Friday, June 02, 2006

Moments of Macon

Macon, Ga. -- You halfway expect to see Faulkner. This is that much of a Southern city.

Yeah, I know he was from Mississippi. But it is easy to picture William Faulkner loving this town, with its antebellum houses and very suuuuth-aaaaan ambiance. Dewayne Lawson, who lives here, says this is the city Reconstruction forgot.

Driving through town, on the way to lunch, we drive by a house in which Cher used to live, when she was married to whichever Allman brother didn't die.

We pull up at a parking place downtown and there's that other sign of city life -- the beggar. She asks for money. It's probably not for food.

We walk in to Nu-Way Weiners, one of those hot dog diners that has survived the years. It's been here in Macon since 1916. I get a hot dog, burger, fries and a Coke for six bucks. Dewayne gets two hot dogs, fries and a Diet Coke.

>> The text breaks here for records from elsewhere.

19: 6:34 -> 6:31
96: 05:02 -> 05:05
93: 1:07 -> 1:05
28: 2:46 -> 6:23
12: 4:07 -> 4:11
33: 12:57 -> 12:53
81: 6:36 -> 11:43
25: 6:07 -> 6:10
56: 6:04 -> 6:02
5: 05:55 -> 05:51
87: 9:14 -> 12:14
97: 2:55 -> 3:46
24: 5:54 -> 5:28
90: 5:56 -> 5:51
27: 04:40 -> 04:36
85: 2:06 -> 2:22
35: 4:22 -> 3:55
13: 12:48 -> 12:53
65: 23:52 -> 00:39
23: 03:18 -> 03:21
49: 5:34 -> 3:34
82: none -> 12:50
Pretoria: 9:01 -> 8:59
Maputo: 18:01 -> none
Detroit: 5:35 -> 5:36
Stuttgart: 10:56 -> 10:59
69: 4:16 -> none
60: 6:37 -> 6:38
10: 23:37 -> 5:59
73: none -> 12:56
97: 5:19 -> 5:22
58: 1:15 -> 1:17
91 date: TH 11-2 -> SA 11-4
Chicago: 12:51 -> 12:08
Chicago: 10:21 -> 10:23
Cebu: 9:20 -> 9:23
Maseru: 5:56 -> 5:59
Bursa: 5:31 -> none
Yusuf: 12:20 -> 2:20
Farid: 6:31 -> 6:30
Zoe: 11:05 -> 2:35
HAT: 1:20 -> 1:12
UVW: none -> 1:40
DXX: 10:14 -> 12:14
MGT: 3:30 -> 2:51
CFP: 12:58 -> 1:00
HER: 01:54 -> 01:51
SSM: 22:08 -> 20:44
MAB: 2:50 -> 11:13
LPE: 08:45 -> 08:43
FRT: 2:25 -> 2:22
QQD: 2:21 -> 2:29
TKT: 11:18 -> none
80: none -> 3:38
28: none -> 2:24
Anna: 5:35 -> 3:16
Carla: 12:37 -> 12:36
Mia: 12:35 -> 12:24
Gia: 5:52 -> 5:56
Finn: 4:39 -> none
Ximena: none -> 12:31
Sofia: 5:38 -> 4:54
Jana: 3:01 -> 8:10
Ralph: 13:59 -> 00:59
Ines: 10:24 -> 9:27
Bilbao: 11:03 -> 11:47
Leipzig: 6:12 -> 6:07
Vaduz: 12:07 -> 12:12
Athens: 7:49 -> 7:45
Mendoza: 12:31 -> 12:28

The bric-a-brac on the walls are old newspapers -- articles about the diner, a long-ago flood, little moments of Macon. The waitress chides us about looking at her funny. It feels real, like something out of Harper Lee, if only Jem and Scout were here to eat with us. It smells like a diner should.

We leave with our bellies full. Of course you knew it would be that way.

This is the South, darlin'. We don't ever go away hungry. We clean our plates. We say "ma'am" and "sir." We remember our history.

How would Faulkner have put it?

"The past is not dead. In fact, it is not even past."